What information can shareholders receive in the Baltics?
Information on the company is essential to shareholders in order to exercise their rights, such as the right to sell shares, to vote at the shareholders' meetings or to bring suits against the company's management in a reasonable way. The courts consider the infringement of the shareholder's right to information as one of the gravest infringements of the shareholder's legal rights.
Lithuanian, Latvian and Estonian laws provide shareholders of a private limited liability company (hereinafter 's the "company") with the right to access different information about the company. However, the extent of this right differs in each Baltic state.
Unlike Latvian and Estonian legislation, Lithuanian laws treat minority shareholders and major shareholders differently in respects to their right to information. Only the holder of more than half of the company's share capital is entitled to access all information on the company in Lithuania. Several shareholders jointly holding more than half of the company's share capital, may also enjoy the same right. Further, the company's articles of association may provide for the smaller shareholding needed in order to get all information on the company. Other shareholders have access only to corporate information explicitly listed in the laws, which, to a large extent, is public.
According to court practice, in exceptional cases the managing bodies of a Lithuanian company may refuse information to a shareholder if there is reasonable suspicion that the disclosure of certain information could harm the company's interests.
Latvian and Estonian laws do not establish any limitations to the shareholders' right to receive such information. However in certain cases, they provide the bodies of the company with the right to set such limitations.
A Latvian company's shareholder meeting may decide to restrict the shareholder's right to information if there is justified suspicion that the latter may use the obtained information in a way contrary to the company's interest, thus causing significant harm to the company, its group companies, or a third person.
In Estonia, the management board of the company is granted the right to refuse the corporate documents and other information to a shareholder in case its provision might cause significant damage to the interests of the company. The threat of "significant damage to the company's interest" is determined individually in each case.
In each of the Baltic states, shareholders are entitled to challenge the court's refusal to provide them with information.

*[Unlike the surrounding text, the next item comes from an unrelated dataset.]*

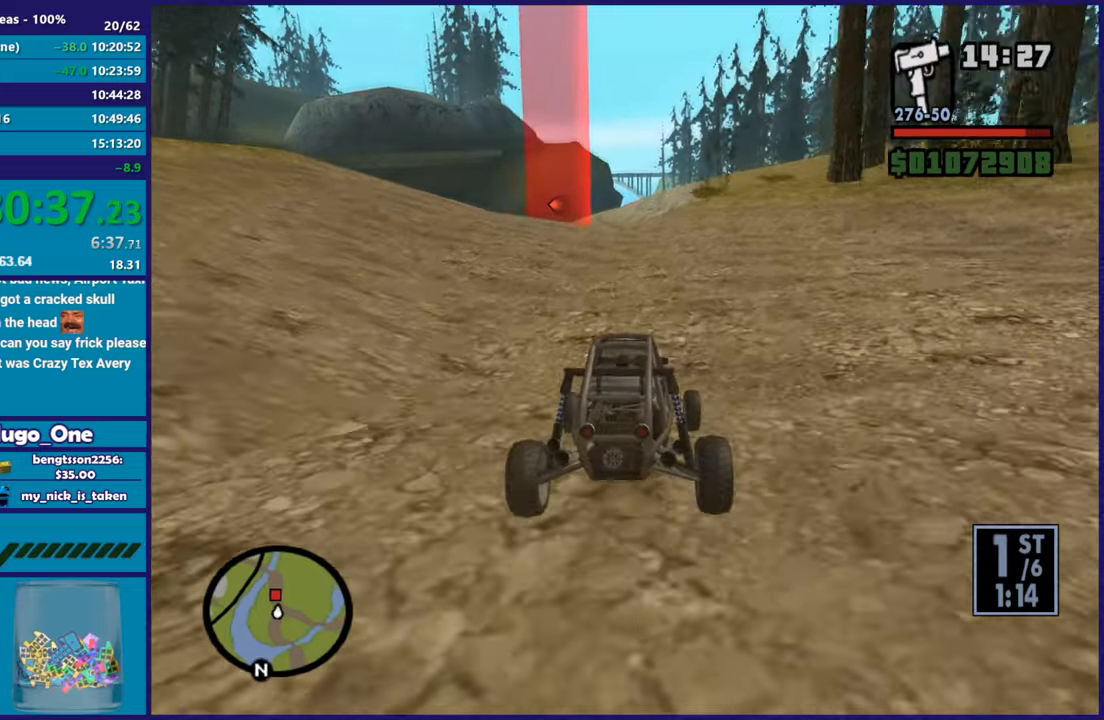
{"buttons": ["R2"], "left_stick": "up-left", "right_stick": "center", "button_events": []}
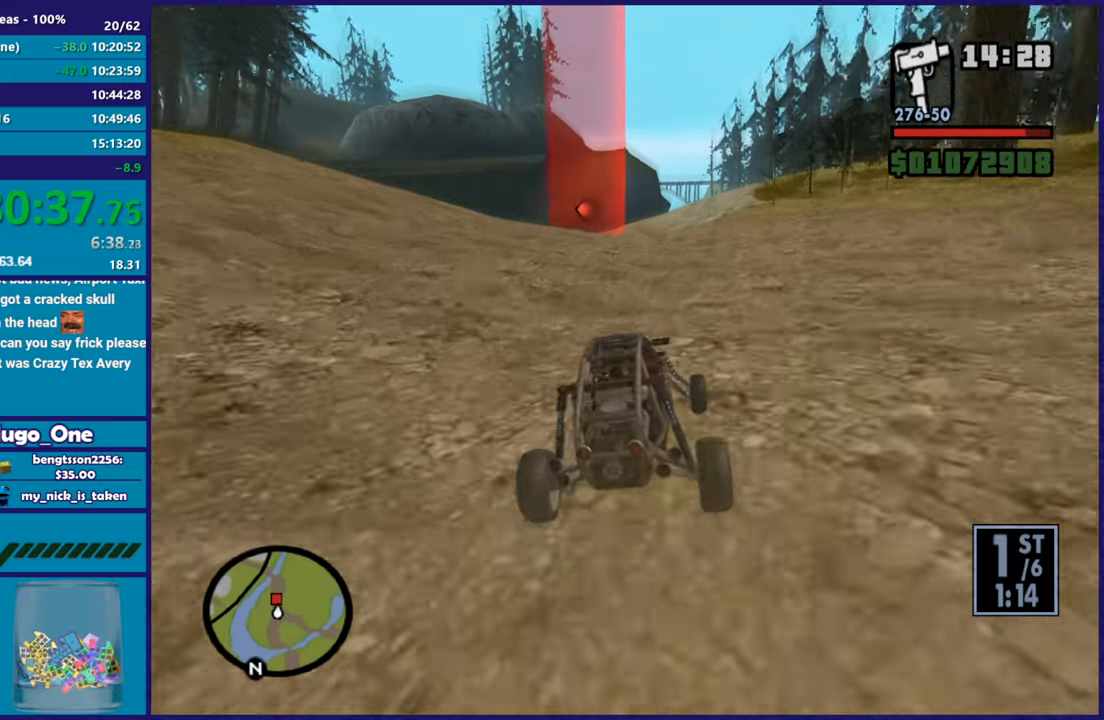
{"buttons": ["R2"], "left_stick": "up-left", "right_stick": "down-left", "button_events": []}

It should be noted that, irrespective of any restrictions set to this right, each shareholder, as well as any third person, may receive all information kept in the company's corporate file with the Commercial Register, including articles of association, annual reports, etc.
Information on the company may sometimes include commercial secrets. The shareholders of Lithuanian companies, who have access to all company information, must sign the confidentiality undertaking prior to obtaining information, which is not accessible to other shareholders.
Latvian and Estonian laws do not provide for specific regulation on the protection of a company's commercial secrets from disclosure. However, the company's management bodies could limit shareholder access to commercial secrets in the same way they could set restrictions on the availability of information in particular cases.
In summary, though shareholders in all three Baltic states have the right to receive information about a company, Lithuanian laws set certain statutory restrictions on this right, whereas Latvian and Estonian laws leave the possibility to limit this right within the competence of the company's management bodies.